— Activity list —
**A)** In the list of downsides to hashing on the client, which browser or newer does the text give as supporting window.crypto.getRandomValues()?
**B)** Please continue the list of downsides to client-side hashing from where it stops, adding text after its last point.

— Text excerpt —
Few downsides that immediately come to mind:
- Some people run NoScript or have niche devices that mangle JavaScript (no login for you!)
- The client now has to generate the salt. So you'll want the client to be using a modern browser which supports window.crypto.getRandomValues(); (so IE 11 or newer)
- Low power (either electrically or performance wise) might struggle with the work factor and that might reduce the user experience (the browser might become unresponsive)
- Changing the crypto function is now quite annoying/work intensive. Effectively the client will now need to generate the old hash and the new hash, and send both. You'll need to check the old, check the new, and store the new if either are correct.
- There are some cross-site-scripting and forged request concerns. But those exist for all login pages frankly.

— Supplied entries —
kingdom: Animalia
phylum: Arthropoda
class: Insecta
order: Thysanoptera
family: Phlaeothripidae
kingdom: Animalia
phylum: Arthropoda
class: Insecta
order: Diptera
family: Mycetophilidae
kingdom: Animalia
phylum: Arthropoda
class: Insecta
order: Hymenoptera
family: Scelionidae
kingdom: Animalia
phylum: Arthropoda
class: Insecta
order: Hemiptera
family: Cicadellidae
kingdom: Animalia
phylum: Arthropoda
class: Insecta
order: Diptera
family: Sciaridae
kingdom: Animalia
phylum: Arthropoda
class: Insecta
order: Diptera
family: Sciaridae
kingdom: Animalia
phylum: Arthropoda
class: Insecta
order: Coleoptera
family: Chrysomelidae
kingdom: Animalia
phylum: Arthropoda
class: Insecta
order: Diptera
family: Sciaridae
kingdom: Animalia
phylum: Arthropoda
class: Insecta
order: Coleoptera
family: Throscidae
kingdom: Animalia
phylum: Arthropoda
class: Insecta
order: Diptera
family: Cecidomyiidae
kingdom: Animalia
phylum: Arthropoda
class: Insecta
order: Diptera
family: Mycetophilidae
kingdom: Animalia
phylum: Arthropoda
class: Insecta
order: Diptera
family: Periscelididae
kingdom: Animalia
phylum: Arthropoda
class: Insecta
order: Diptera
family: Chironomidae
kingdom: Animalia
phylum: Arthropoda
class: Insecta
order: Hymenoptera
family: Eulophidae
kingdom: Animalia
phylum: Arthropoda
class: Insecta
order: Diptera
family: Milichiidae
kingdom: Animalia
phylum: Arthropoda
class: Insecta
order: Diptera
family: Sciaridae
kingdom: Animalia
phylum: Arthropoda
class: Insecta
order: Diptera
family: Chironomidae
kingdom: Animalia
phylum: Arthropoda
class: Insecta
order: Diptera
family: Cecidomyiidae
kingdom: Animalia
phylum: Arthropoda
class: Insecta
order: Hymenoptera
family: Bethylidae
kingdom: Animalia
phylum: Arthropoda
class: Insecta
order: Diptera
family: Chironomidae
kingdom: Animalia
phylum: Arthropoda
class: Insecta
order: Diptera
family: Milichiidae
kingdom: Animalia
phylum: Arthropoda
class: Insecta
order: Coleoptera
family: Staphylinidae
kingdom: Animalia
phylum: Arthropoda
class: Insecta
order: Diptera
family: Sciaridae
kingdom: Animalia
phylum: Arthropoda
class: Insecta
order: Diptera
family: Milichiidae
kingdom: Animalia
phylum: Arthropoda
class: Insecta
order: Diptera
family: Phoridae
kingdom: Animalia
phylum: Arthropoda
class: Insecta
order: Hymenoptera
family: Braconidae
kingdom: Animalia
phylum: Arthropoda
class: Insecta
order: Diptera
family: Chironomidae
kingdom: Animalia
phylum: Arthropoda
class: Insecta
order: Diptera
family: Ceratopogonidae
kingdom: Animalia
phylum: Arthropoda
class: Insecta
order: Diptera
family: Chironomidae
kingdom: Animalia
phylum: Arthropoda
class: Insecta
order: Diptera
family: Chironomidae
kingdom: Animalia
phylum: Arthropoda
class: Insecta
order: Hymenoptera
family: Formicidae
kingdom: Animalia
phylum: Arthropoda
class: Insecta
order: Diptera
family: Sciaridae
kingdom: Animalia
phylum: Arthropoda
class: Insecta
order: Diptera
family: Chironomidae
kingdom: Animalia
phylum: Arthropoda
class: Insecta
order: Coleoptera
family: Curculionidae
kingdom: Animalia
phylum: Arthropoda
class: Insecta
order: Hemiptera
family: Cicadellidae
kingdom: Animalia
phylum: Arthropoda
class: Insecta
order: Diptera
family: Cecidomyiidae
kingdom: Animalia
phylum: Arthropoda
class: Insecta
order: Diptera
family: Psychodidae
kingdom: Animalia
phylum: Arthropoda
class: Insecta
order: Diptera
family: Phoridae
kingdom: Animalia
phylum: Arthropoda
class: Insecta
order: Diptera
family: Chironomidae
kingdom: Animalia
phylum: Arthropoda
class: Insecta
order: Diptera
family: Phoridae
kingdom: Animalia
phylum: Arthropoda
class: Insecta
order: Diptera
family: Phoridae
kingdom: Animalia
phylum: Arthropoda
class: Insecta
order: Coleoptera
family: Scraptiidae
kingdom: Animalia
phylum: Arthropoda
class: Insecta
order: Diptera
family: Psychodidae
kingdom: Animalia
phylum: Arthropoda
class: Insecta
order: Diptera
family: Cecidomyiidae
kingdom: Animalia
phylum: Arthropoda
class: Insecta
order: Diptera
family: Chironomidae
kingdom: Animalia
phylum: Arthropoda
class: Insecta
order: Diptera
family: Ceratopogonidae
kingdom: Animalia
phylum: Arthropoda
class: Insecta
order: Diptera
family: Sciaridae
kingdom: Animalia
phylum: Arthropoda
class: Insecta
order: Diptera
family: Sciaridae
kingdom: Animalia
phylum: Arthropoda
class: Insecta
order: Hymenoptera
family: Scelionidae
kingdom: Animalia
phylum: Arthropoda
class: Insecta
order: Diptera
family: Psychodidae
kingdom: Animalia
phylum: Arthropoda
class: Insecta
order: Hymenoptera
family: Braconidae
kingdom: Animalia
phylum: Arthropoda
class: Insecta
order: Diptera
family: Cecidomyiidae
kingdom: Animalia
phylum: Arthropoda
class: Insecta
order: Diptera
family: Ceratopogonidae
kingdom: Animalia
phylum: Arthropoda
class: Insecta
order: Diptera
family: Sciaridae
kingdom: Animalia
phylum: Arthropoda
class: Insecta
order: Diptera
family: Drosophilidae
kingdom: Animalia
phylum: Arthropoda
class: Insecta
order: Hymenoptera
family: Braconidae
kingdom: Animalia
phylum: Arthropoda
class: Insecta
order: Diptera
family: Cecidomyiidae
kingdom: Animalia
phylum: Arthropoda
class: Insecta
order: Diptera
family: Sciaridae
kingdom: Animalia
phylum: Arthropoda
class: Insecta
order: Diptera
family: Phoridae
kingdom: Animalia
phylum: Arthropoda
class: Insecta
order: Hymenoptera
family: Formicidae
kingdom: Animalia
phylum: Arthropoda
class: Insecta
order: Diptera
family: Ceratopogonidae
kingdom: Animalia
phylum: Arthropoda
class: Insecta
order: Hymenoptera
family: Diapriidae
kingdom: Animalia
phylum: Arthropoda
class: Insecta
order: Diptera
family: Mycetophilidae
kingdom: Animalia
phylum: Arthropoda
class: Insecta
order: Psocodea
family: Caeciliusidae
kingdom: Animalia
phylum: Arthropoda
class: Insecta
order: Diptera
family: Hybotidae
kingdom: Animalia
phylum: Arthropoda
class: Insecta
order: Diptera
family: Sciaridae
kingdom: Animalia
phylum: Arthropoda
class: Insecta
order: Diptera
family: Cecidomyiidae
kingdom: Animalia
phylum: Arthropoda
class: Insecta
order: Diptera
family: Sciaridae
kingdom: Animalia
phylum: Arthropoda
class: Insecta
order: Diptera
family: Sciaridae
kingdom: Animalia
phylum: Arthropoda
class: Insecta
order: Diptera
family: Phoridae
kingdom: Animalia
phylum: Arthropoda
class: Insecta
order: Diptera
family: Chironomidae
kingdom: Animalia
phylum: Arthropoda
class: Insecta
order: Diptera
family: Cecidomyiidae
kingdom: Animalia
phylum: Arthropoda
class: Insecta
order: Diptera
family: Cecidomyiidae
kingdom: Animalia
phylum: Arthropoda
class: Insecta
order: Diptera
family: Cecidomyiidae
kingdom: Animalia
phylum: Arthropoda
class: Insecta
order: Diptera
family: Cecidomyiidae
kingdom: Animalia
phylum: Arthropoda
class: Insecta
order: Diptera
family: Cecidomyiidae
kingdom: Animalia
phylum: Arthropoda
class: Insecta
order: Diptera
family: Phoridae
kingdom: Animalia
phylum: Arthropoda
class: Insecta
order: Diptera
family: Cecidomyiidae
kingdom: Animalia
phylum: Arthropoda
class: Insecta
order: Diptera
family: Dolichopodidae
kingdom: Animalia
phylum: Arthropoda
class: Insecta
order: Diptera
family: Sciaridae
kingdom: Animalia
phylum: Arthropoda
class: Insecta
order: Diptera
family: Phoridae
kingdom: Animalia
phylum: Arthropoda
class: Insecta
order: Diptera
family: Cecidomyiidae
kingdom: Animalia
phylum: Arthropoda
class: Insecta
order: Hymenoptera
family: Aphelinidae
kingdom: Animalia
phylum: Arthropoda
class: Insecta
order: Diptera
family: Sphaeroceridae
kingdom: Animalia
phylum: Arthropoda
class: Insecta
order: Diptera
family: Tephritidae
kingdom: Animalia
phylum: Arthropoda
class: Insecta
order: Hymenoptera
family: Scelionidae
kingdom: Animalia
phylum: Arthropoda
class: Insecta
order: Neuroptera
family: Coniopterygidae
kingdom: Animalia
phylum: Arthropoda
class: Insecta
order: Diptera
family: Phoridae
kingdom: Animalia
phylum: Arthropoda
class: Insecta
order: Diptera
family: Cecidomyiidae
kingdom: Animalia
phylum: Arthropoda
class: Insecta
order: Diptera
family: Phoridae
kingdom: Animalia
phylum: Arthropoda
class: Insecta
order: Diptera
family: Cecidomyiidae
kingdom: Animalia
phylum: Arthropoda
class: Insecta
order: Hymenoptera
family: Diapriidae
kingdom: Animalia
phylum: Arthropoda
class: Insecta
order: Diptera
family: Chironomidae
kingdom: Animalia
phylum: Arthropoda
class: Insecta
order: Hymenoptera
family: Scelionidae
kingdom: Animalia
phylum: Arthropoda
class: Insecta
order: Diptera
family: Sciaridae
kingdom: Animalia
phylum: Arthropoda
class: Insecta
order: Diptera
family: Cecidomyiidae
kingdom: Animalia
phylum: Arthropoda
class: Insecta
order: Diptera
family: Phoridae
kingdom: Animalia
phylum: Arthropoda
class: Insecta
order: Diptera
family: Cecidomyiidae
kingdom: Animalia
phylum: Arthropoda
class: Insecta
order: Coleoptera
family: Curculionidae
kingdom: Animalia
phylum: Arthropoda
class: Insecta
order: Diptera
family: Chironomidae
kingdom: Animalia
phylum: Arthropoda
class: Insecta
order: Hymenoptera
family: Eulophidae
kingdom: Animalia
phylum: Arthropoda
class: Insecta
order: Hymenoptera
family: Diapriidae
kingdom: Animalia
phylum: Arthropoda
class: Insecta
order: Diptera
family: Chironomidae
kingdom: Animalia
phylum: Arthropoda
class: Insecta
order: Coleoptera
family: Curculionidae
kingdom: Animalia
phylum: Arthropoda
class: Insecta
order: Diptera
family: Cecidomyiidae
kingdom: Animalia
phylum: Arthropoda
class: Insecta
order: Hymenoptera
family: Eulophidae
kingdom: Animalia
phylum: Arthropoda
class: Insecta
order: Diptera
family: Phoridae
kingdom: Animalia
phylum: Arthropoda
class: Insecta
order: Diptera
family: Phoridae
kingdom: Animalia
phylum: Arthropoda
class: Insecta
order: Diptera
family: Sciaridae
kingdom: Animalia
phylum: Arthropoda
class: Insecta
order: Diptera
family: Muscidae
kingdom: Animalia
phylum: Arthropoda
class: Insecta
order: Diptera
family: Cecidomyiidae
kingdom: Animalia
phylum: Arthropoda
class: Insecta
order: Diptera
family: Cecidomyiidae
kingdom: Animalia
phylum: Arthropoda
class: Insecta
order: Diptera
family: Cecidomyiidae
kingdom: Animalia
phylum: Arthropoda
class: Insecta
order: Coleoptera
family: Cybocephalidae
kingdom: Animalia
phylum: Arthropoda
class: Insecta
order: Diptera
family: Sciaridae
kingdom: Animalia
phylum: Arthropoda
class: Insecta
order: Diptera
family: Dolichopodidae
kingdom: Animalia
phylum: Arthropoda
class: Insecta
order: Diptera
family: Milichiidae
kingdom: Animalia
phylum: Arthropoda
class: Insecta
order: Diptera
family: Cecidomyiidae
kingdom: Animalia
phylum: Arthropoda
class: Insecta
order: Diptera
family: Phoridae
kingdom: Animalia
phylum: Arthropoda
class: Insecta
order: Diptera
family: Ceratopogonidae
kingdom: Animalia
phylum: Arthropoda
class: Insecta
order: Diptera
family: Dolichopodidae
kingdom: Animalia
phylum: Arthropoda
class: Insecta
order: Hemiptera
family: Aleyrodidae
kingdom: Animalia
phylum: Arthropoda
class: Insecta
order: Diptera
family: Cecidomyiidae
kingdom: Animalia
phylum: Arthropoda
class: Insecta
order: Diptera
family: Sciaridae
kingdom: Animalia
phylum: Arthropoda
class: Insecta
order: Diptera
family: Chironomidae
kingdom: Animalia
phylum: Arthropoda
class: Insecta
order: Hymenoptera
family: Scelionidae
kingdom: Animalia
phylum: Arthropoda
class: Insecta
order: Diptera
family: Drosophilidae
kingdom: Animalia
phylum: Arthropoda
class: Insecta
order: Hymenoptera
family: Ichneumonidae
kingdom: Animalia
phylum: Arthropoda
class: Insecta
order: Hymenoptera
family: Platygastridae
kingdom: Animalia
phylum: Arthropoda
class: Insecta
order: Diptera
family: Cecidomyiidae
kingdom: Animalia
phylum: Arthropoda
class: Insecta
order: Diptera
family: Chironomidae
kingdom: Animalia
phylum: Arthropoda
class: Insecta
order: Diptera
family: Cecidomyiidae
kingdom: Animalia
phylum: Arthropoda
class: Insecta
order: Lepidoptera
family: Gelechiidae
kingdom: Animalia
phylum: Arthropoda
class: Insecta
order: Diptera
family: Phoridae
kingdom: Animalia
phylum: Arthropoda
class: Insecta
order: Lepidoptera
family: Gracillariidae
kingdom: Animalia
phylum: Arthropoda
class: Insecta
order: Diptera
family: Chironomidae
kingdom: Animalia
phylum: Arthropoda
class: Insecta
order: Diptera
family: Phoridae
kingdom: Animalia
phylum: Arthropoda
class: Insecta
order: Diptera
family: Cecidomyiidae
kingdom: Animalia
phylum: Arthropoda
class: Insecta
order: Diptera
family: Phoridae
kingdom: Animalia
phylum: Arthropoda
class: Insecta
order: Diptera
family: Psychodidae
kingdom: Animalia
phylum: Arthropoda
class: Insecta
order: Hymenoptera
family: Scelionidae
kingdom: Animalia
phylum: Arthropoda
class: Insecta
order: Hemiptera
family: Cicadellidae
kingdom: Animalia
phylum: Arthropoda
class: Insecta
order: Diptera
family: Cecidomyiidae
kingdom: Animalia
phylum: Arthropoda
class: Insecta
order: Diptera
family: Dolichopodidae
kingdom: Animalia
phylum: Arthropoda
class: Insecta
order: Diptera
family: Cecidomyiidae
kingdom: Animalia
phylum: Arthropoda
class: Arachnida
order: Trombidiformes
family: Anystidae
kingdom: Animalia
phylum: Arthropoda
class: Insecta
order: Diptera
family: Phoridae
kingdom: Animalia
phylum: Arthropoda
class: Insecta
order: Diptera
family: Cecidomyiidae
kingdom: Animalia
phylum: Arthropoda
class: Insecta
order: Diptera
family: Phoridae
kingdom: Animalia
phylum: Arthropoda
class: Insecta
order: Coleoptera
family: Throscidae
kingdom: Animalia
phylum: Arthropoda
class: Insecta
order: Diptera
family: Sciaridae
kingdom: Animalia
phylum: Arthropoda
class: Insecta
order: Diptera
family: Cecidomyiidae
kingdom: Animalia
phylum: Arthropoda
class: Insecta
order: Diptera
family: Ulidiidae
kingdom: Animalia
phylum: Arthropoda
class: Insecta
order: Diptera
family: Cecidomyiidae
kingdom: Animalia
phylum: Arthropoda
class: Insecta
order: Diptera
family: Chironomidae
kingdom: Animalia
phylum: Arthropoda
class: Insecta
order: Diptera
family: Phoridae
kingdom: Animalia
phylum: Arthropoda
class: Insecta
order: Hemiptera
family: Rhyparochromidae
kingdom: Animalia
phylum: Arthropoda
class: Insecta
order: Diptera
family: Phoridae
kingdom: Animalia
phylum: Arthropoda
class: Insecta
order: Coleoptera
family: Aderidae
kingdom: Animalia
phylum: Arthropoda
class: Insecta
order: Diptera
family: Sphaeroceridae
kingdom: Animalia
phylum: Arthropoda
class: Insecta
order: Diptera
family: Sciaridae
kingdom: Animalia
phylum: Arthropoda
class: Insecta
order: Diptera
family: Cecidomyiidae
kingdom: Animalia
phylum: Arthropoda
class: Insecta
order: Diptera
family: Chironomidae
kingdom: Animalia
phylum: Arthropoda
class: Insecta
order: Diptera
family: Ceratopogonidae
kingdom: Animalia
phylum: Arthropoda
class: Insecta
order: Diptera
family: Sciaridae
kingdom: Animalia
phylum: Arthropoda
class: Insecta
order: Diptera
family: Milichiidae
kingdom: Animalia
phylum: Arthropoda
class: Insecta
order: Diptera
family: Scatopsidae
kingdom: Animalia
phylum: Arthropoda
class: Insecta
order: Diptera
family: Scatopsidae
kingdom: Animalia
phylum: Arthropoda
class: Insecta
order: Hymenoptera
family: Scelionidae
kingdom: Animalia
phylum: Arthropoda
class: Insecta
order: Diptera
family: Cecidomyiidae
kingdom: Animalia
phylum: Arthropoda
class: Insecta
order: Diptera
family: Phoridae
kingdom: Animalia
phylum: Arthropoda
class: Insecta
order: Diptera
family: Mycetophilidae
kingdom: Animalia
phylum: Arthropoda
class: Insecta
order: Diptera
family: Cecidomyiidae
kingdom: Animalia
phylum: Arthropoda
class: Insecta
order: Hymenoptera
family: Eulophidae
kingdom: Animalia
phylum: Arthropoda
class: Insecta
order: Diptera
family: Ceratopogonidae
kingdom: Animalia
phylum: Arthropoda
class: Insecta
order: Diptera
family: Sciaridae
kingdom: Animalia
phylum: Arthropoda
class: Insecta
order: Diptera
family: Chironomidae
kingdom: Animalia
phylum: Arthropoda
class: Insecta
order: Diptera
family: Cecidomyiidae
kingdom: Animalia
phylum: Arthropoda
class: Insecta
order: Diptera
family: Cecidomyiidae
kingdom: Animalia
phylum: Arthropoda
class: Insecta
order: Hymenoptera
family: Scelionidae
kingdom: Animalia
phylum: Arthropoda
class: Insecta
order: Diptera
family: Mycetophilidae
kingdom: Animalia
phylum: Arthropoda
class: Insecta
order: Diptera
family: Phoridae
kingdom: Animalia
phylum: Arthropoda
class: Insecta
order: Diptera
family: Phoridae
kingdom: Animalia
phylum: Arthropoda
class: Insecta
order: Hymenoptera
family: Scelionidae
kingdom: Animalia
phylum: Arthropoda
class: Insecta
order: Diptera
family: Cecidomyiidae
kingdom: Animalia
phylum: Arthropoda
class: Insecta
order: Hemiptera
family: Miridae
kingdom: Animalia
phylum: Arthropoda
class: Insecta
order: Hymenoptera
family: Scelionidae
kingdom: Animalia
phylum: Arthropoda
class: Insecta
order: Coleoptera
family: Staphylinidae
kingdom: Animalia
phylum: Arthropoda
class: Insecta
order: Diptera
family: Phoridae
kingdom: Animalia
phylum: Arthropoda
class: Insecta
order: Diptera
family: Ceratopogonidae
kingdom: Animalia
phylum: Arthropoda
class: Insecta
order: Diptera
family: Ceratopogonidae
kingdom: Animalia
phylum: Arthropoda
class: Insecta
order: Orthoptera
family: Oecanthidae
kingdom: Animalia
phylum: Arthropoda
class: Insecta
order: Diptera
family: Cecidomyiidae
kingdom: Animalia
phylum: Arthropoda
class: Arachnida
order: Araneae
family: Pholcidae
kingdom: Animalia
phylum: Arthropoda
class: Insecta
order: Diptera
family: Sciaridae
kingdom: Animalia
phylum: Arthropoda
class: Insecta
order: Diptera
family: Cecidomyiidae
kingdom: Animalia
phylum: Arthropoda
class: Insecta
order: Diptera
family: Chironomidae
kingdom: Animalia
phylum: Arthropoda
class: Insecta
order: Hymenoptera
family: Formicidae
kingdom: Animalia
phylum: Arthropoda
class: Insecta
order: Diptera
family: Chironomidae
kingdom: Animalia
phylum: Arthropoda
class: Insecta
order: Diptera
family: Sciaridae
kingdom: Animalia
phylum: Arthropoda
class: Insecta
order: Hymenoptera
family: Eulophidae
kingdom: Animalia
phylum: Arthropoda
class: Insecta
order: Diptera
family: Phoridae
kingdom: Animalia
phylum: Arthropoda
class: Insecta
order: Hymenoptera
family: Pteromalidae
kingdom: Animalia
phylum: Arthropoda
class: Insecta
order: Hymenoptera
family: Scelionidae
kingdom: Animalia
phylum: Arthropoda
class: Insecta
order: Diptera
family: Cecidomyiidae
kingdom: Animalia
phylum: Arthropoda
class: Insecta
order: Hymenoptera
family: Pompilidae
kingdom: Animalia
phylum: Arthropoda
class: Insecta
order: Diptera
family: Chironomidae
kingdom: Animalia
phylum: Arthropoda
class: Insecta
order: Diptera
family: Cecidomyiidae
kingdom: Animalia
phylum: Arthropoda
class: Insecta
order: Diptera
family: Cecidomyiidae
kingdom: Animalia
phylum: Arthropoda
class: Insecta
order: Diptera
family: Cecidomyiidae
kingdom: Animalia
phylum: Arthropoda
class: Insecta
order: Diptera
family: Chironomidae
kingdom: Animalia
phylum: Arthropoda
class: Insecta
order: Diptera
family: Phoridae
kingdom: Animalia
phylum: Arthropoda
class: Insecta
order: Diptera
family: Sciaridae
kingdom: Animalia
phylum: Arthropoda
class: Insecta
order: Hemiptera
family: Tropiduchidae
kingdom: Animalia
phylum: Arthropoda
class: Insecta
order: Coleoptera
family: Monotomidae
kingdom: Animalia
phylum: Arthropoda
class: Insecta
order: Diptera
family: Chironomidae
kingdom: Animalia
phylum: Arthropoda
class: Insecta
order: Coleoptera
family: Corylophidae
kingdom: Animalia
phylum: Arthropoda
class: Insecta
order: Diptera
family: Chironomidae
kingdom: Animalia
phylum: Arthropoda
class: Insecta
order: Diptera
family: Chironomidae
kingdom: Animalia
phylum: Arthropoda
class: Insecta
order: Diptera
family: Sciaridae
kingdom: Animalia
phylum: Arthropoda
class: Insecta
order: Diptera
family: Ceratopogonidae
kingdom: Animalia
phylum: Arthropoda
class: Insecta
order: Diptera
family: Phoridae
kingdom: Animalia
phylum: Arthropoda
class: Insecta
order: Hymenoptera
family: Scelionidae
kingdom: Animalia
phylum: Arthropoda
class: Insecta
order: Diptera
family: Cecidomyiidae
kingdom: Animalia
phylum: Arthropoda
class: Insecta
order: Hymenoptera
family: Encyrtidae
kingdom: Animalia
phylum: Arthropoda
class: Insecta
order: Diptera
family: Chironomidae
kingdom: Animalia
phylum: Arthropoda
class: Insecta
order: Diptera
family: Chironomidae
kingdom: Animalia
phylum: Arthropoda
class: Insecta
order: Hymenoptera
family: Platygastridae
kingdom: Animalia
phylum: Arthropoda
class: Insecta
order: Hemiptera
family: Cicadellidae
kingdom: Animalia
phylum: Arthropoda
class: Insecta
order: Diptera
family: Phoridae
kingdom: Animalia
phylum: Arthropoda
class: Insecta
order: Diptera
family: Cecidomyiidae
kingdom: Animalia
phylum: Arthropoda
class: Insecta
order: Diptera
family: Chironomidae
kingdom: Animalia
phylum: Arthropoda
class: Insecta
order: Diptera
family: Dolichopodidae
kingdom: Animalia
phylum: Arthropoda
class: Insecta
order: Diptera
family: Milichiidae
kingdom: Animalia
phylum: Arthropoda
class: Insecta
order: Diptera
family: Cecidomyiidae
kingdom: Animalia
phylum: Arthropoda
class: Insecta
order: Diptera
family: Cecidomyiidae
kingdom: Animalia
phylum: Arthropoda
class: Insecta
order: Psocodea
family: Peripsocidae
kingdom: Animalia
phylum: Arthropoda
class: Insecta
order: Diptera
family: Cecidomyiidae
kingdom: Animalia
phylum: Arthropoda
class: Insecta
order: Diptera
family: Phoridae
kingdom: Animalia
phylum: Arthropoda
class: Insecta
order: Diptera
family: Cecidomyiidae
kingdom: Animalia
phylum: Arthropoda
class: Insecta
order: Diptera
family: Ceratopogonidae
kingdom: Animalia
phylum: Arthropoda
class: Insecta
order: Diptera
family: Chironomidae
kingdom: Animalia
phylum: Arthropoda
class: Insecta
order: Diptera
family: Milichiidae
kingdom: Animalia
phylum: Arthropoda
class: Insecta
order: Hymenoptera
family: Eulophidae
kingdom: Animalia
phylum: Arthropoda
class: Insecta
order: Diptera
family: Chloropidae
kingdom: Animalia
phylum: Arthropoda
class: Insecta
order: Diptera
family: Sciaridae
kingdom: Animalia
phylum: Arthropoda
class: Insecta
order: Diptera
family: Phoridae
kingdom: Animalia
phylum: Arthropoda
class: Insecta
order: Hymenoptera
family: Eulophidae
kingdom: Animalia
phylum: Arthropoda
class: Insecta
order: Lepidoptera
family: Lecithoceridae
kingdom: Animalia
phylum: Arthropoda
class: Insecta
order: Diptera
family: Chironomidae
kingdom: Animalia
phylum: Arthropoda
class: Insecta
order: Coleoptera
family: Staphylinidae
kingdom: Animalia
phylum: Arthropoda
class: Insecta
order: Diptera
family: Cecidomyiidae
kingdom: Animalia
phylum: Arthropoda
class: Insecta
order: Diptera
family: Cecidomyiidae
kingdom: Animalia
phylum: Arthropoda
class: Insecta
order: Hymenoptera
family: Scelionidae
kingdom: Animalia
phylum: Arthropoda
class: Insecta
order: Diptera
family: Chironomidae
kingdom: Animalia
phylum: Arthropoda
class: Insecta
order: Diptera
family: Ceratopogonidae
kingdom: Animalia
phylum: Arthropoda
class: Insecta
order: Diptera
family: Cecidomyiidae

— Answers provided —
**A)** IE 11 or newer.

**B)**
- You'll still need to do SOME work on the server to convert the raw client hash into a storable version (in case of compromise) so they cannot just re-send what is in the database for login (essentially the hash would be a plain text password for all intents and purposes). You could reduce the work factor, but not remove it entirely.
Essentially trusting a browser is a bad bet because too many browsers suck. I'd prefer to put my trust in a more known quantity, the web-server, even if it costs me a few cent in usage than do the extra dev', extra testing, and extra tech' support required to get browsers to do it.
Unfortunately there are still a lot of IE 6-8, Android 2.xx, and so on users who drag everyone down.